Google Inc. (GOOG), the world’s largest Internet search company, lost a bid to seal papers in a patent- infringement lawsuit filed last year by a unit of software maker Oracle Corp. (ORCL)

Claiming attorney-client privilege, Google sought to protect parts of a transcript of a hearing about expert witnesses containing references to a company document, U.S. District Judge William Alsup in San Francisco said in an order yesterday.

The document is “an incomplete draft of an e-mail message” and “never was sent to anyone,” Alsup wrote in denying Mountain View, California-based Google’s request. “Thus, the document is not a communication of any type, much less a communication protected by the attorney-client privilege.”
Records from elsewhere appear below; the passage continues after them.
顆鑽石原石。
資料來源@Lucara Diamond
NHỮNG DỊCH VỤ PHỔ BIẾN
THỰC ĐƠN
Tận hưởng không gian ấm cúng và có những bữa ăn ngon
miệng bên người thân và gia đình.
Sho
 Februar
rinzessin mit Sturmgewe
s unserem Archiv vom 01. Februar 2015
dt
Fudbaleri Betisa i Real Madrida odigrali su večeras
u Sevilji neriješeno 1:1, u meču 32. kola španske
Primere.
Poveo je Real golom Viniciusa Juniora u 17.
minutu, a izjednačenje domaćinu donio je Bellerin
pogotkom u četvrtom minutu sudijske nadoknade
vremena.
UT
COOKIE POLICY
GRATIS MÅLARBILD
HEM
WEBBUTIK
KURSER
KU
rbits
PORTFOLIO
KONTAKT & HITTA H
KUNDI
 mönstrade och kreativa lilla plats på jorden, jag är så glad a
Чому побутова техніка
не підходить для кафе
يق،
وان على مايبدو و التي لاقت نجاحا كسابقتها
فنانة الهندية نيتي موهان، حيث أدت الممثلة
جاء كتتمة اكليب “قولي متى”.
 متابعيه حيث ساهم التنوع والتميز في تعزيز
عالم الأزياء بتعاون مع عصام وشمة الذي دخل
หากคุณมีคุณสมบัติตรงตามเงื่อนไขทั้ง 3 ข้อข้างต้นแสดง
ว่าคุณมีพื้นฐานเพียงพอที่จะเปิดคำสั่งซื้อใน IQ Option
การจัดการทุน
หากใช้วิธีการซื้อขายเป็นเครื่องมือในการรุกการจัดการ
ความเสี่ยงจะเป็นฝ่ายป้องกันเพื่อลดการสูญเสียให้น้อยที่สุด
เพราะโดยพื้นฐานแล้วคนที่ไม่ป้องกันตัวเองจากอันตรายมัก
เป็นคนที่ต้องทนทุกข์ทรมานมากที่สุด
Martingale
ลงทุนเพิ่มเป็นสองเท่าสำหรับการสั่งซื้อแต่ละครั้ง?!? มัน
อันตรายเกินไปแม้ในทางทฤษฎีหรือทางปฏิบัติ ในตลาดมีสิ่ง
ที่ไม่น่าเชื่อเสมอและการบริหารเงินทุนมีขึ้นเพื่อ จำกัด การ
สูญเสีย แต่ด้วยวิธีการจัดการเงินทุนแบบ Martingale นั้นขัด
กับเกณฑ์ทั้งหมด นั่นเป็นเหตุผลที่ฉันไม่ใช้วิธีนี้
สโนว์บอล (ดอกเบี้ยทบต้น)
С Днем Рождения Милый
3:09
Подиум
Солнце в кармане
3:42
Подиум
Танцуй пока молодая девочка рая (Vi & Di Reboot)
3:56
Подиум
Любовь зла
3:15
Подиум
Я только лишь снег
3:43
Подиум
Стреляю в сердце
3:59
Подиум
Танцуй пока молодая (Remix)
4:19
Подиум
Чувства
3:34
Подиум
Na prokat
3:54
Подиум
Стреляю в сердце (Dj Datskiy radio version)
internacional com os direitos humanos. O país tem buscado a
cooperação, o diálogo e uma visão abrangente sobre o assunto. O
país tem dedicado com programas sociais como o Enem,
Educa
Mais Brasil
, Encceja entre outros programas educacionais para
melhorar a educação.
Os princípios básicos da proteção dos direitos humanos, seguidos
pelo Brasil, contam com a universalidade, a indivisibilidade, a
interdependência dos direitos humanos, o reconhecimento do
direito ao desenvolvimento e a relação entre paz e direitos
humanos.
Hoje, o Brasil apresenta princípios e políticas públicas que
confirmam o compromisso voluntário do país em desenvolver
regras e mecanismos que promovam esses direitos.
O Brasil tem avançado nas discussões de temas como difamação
Oracle America Inc., based in Redwood City, California, sued Google, alleging patent infringement over the use of Java technology in Google’s Android operating system in an Oct. 27 amended complaint.

Alsup wrote in a July 22 filing that the passage in question was from an internal e-mail in 2010 to Google executive Andy Rubin saying “the technical alternatives to using Java for Android ‘all suck’ and stating, ‘we conclude that we need to negotiate a license for Java under the terms we need.’”

“We aren’t commenting on this,” Katelin Todhunter- Gerberg, a Google spokeswoman, said in an e-mailed message.

The case is Oracle America Inc. v. Google Inc., 3:10-cv- 03561, U.S. District Court, Northern District of California (San Francisco).